Saramae Endich, 95 ans
Saramae Endich (20 novembre 1923 - 12 juin 1969) était une soprano classique américaine qui a eu une carrière active au concert et à l'opéra dans les années 1950 et 1960.
Née à Steubenville, dans l'Ohio, Endich est l'une des cinq filles d'Abraham Endich. Elle a commencé à étudier le piano dès son plus jeune âge et a grandi en chantant à sa synagogue. Après avoir obtenu une licence en chant à l'université de l'Ohio, elle s'installe à New York pour poursuivre ses études de chant avec Emmy Joseph et Winifred Cecil, puis avec Boris Goldovsky au Berkshire Music Center en 1957.
Saramae Endich a fait ses débuts professionnels en juillet 1957 au Festival de musique de Tanglewood en tant que soprano soliste dans la Missa Solemnis avec le ténor John McCollum, l'Orchestre Symphonique de Boston et le chef Charles Munch.
La même année, elle remporte le 2e Prix des Metropolitan Opera Auditions of the Air.
En 1958, elle fait ses débuts professionnels à l'Opéra de Santa Fe (SFO) dans le rôle de Fiordiligi dans Così fan tutte de Mozart, sous la direction de Robert Baustian.
Elle a participé à plusieurs autres productions du SFO, notamment dans les rôles d'Alice Ford dans Falstaff de Giuseppe Verdi (1958), de Rosalinda dans Die Fledermaus de Johann Strauss II (1959), de Constanze dans Die Entführung aus dem Serail (1959), (1959), de la Vierge Marie dans Jeanne d'Arc au bûcher d'Arthur Honegger (1962), Donna Anna dans Don Giovanni (1963), "La Dame" dans Cardillac de Paul Hindemith (1967) et la Comtesse Almaviva dans Les Noces de Figaro (1967).

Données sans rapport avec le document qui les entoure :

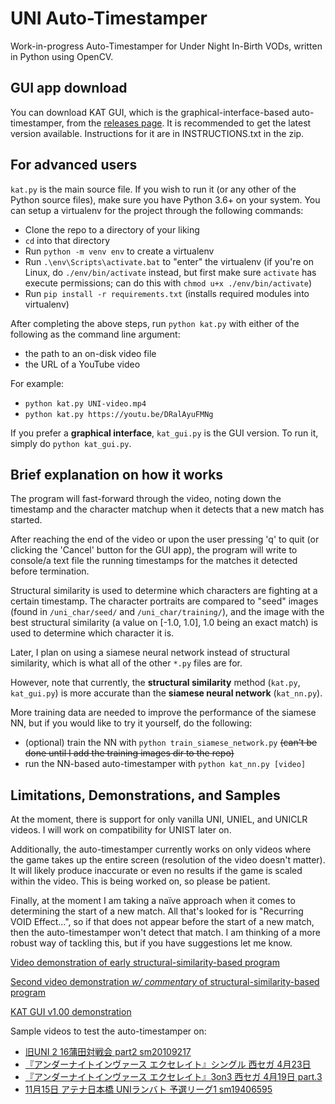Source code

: # UNI Auto-Timestamper

Work-in-progress Auto-Timestamper for Under Night In-Birth VODs, written in Python using OpenCV.

## GUI app download

You can download KAT GUI, which is the graphical-interface-based auto-timestamper, from the [releases page](https://github.com/kurushiidrive/auto-timestamper/releases). It is recommended to get the latest version available. Instructions for it are in INSTRUCTIONS.txt in the zip. 

## For advanced users

`kat.py` is the main source file. If you wish to run it (or any other of the Python source files), make sure you have Python 3.6+ on your system. You can setup a virtualenv for the project through the following commands:

* Clone the repo to a directory of your liking
* `cd` into that directory
* Run `python -m venv env` to create a virtualenv
* Run `.\env\Scripts\activate.bat` to "enter" the virtualenv (if you're on Linux, do `./env/bin/activate` instead, but first make sure `activate` has execute permissions; can do this with `chmod u+x ./env/bin/activate`)
* Run `pip install -r requirements.txt` (installs required modules into virtualenv)

After completing the above steps, run `python kat.py` with either of the following as the command line argument:

* the path to an on-disk video file
* the URL of a YouTube video

For example:

* `python kat.py UNI-video.mp4`
* `python kat.py https://youtu.be/DRalAyuFMNg`

If you prefer a **graphical interface**, `kat_gui.py` is the GUI version. To run it, simply do `python kat_gui.py`.

## Brief explanation on how it works

The program will fast-forward through the video, noting down the timestamp and the character matchup when it detects that a new match has started.

After reaching the end of the video or upon the user pressing 'q' to quit (or clicking the 'Cancel' button for the GUI app), the program will write to console/a text file the running timestamps for the matches it detected before termination.

Structural similarity is used to determine which characters are fighting at a certain timestamp. The character portraits are compared to "seed" images (found in `/uni_char/seed/` and `/uni_char/training/`), and the image with the best structural similarity (a value on [-1.0, 1.0], 1.0 being an exact match) is used to determine which character it is.

Later, I plan on using a siamese neural network instead of structural similarity, which is what all of the other `*.py` files are for.

However, note that currently, the **structural similarity** method (`kat.py`, `kat_gui.py`) is more accurate than the **siamese neural network** (`kat_nn.py`).

More training data are needed to improve the performance of the siamese NN, but if you would like to try it yourself, do the following:

* (optional) train the NN with `python train_siamese_network.py` ~~(can't be done until I add the training images dir to the repo)~~
* run the NN-based auto-timestamper with `python kat_nn.py [video]`

## Limitations, Demonstrations, and Samples

At the moment, there is support for only vanilla UNI, UNIEL, and UNICLR videos. I will work on compatibility for UNIST later on.

Additionally, the auto-timestamper currently works on only videos where the game takes up the entire screen (resolution of the video doesn't matter). It will likely produce inaccurate or even no results if the game is scaled within the video. This is being worked on, so please be patient.

Finally, at the moment I am taking a naïve approach when it comes to determining the start of a new match. All that's looked for is "Recurring VOID Effect...", so if that does not appear before the start of a new match, then the auto-timestamper won't detect that match. I am thinking of a more robust way of tackling this, but if you have suggestions let me know.

[Video demonstration of early structural-similarity-based program](https://youtu.be/FnLX1YT-hBQ)

[Second video demonstration *w/ commentary* of structural-similarity-based program](https://youtu.be/OAD95oxNWZ4)

[KAT GUI v1.00 demonstration](https://youtu.be/ZIcjldFUlek)

Sample videos to test the auto-timestamper on:
* [旧UNI 2 16蒲田対戦会 part2 sm20109217](https://youtu.be/DRalAyuFMNg)
* [『アンダーナイトインヴァース エクセレイト』シングル 西セガ 4月23日](https://youtu.be/p3oiT4R-f6U)
* [『アンダーナイトインヴァース エクセレイト』3on3 西セガ 4月19日 part.3](https://youtu.be/6l41BlbkmLQ)
* [11月15日 アテナ日本橋 UNIランバト 予選リーグ1 sm19406595](https://youtu.be/qRaqwvV7wGU)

En dehors de Santa Fe, on a rarement vu Endich dans des productions d'opéra mises en scène. Elle a interprété le rôle de la Comtesse Almaviva avec le New York City Opera en 1962 et 1963, et on l'a vue dans le rôle de Marguerite dans Faust de Charles Gounod avec l'Opera Society of Washington (aujourd'hui le Washington National Opera) en 1965. Sa seule apparition internationale à l'opéra fut un succès critique : une interprétation du rôle-titre dans L'incoronazione di Poppea de Claudio Monteverdi au Festival de Glyndebourne en 1964.
En tant que chanteuse de concert, Endich est très active. Elle a fait de nombreuses apparitions avec le Brooklyn Philharmonic sous la direction de Siegfried Landau à la fin des années 1950 et dans les années 1960. On l'a également entendue en concert avec de nombreux orchestres symphoniques américains, dont le New York Philharmonic, le Philadelphia Orchestra et le Cleveland Orchestra.

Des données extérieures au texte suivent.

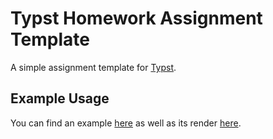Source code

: # Typst Homework Assignment Template

A simple assignment template for [Typst](https://typst.app/).

## Example Usage

You can find an example [here](./example.typ) as well as its render [here](./Homework%20Example.pdf). 
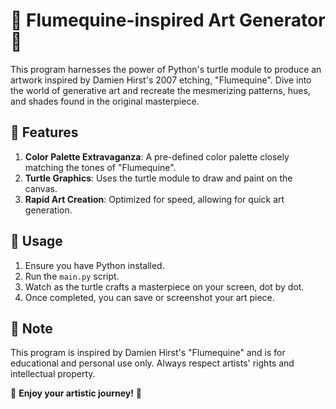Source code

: 
# 🎨 Flumequine-inspired Art Generator 🎨

This program harnesses the power of Python's turtle module to produce an artwork inspired by Damien Hirst's 2007 etching, "Flumequine". Dive into the world of generative art and recreate the mesmerizing patterns, hues, and shades found in the original masterpiece.

## 🌈 Features

1. **Color Palette Extravaganza**: A pre-defined color palette closely matching the tones of "Flumequine".
2. **Turtle Graphics**: Uses the turtle module to draw and paint on the canvas.
3. **Rapid Art Creation**: Optimized for speed, allowing for quick art generation.

## 🚀 Usage

1. Ensure you have Python installed.
2. Run the `main.py` script.
3. Watch as the turtle crafts a masterpiece on your screen, dot by dot.
4. Once completed, you can save or screenshot your art piece.

## 📜 Note

This program is inspired by Damien Hirst's "Flumequine" and is for educational and personal use only. Always respect artists' rights and intellectual property.

🌟 **Enjoy your artistic journey!** 🌟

Le 19 janvier 1964, elle était la soprano soliste dans le Requiem de Mozart pour la messe de requiem solennelle en l'honneur de la mort du Président John F. Kennedy à la cathédrale de la Sainte-Croix de Boston. Elle a également été soliste dans la Messa da Requiem de Verdi sous la direction de Leonard Bernstein pour les funérailles de Robert F. Kennedy en 1968.

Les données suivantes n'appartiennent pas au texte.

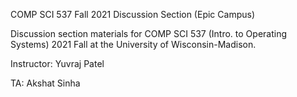 COMP SCI 537 Fall 2021 Discussion Section (Epic Campus)

Discussion section materials for COMP SCI 537 (Intro. to Operating Systems) 2021 Fall at the University of Wisconsin-Madison.

Instructor: Yuvraj Patel

TA: Akshat Sinha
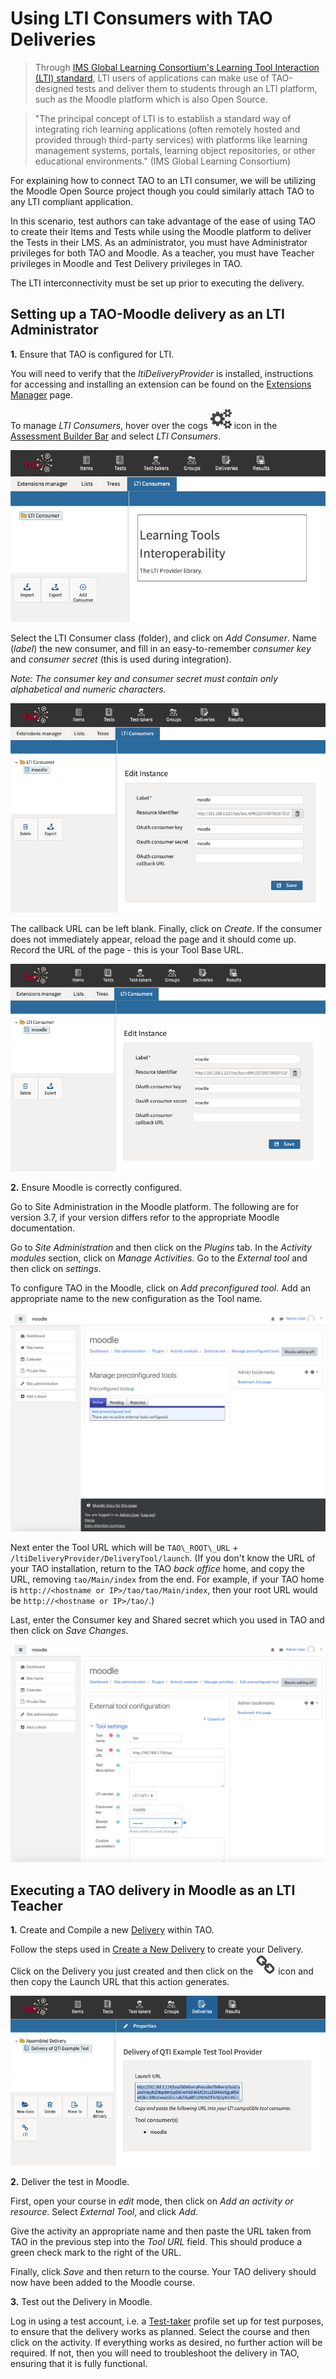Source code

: # Using LTI Consumers with TAO Deliveries

> Through [IMS Global Learning Consortium's Learning Tool Interaction (LTI) standard](http://www.imsglobal.org/activity/learning-tools-interoperability), LTI users of applications can make use of TAO-designed tests and deliver them to students through an LTI platform, such as the Moodle platform which is also Open Source. 

> "The principal concept of LTI is to establish a standard way of integrating rich learning applications (often remotely hosted and provided through third-party services) with platforms like learning management systems, portals, learning object repositories, or other educational environments." (IMS Global Learning Consortium) 

For explaining how to connect TAO to an LTI consumer, we will be utilizing the Moodle Open Source project though you could similarly attach TAO to any LTI compliant application.

In this scenario, test authors can take advantage of the ease of using TAO to create their Items and Tests while using the Moodle platform to deliver the Tests in their LMS. As an administrator, you must have Administrator privileges for both TAO and Moodle. As a teacher, you must have Teacher privileges in Moodle and Test Delivery privileges in TAO.

The LTI interconnectivity must be set up prior to executing the delivery.

## Setting up a TAO-Moodle delivery as an LTI Administrator

**1.** Ensure that TAO is configured for LTI.

You will need to verify that the *ltiDeliveryProvider* is installed, instructions for accessing and installing an extension can be found on the [Extensions Manager](extension-manager.md) page. 

To manage *LTI Consumers*, hover over the cogs ![settings](../resources/_icons/settings.png) icon in the [Assessment Builder Bar](../appendix/glossary.md#assessment-builder-bar) and select *LTI Consumers*. 

![LTI Consumers](../resources/backend/l-t-i-consumers/lti1.png)

Select the LTI Consumer class (folder), and click on *Add Consumer*. Name (*label*) the new consumer, and fill in an easy-to-remember *consumer key* and *consumer secret* (this is used during integration).

*Note: The *consumer key* and *consumer secret* must contain only alphabetical and numeric characters.*

![LTI Consumers](../resources/backend/l-t-i-consumers/lti2.png)

The callback URL can be left blank. Finally, click on *Create*. If the consumer does not immediately appear, reload the page and it should come up. Record the URL of the page - this is your Tool Base URL.

![LTI Consumers](../resources/backend/l-t-i-consumers/lti3.png)

**2.** Ensure Moodle is correctly configured.

Go to Site Administration in the Moodle platform. The following are for version 3.7, if your version differs refor to the appropriate Moodle documentation.

Go to *Site Administration* and then click on the  *Plugins* tab. In the *Activity modules* section, click on *Manage Activities*. Go to the *External tool* and then click on *settings*.

To configure TAO in the Moodle, click on  *Add preconfigured tool*. Add an appropriate name to the new configuration as the Tool name. 

![Moodle](../resources/backend/l-t-i-consumers/moodle1.png)

Next enter the Tool URL which will be `TAO\_ROOT\_URL` + `/ltiDeliveryProvider/DeliveryTool/launch`. (If you don't know the URL of your TAO installation, return to the TAO *back office* home, and copy the URL, removing `tao/Main/index` from the end. For example, if your TAO home is `http://<hostname or IP>/tao/tao/Main/index`, then your root URL would be `http://<hostname or IP>/tao/`.)

Last, enter the Consumer key and Shared secret which you used in TAO and then click on *Save Changes*.

![Moodle config](../resources/backend/l-t-i-consumers/moodle2.png)


## Executing a TAO delivery in Moodle as an LTI Teacher

**1.** Create and Compile a new [Delivery](../appendix/glossary.md#delivery) within TAO.

Follow the steps used in [Create a New Delivery]({UG}/deliveries/create-a-new-delivery) to create your Delivery. Click on the Delivery you just created and then click on the ![LTI](../resources/_icons/link.png) icon and then copy the Launch URL that this action generates.

![LTI Export](../resources/backend/l-t-i-consumers/lti4.png)

**2.** Deliver the test in Moodle.

First, open your course in *edit* mode, then click on *Add an activity or resource*. Select *External Tool*, and click *Add*. 

Give the activity an appropriate name and then paste the URL taken from TAO in the previous step into the *Tool URL* field. This should produce a green check mark to the right of the URL. 

Finally, click *Save* and then return to the course. Your TAO delivery should now have been added to the Moodle course.

**3.** Test out the Delivery in Moodle.

Log in using a test account, i.e. a [Test-taker](../appendix/glossary.md#test-taker) profile set up for test purposes, to ensure that the delivery works as planned. Select the course and then click on the activity. If everything works as desired, no further action will be required. If not, then you will need to troubleshoot the delivery in TAO, ensuring that it is fully functional.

Elle a enregistré le Gloria de Francis Poulenc avec le chef d'orchestre Robert Shaw et la Robert Shaw Chorale, ainsi que des œuvres des maîtres de Vienesse avec le chef d'orchestre André Kostelanetz. On peut également l'entendre dans le rôle de la reine de Salomon et de la première prostituée sur l'enregistrement complet de Solomon de George Frideric Haendel réalisé en 1967 par la Handel Society of New York avec l'Orchestre du Volksoper de Vienne pour RCA.
En 1969, à l'âge de 45 ans, Mlle Endich est retrouvée morte dans son appartement de l'hôtel Clifton à New York. L'autopsie a révélé que la cause du décès était une congestion viscérale. Au moment de son décès, elle était sur le point de commencer les répétitions pour le rôle de Madame Euterpova dans Help, Help, the Globolinks ! de Gian Carlo Menotti pour la première production de cette œuvre aux États-Unis à Santa Fe.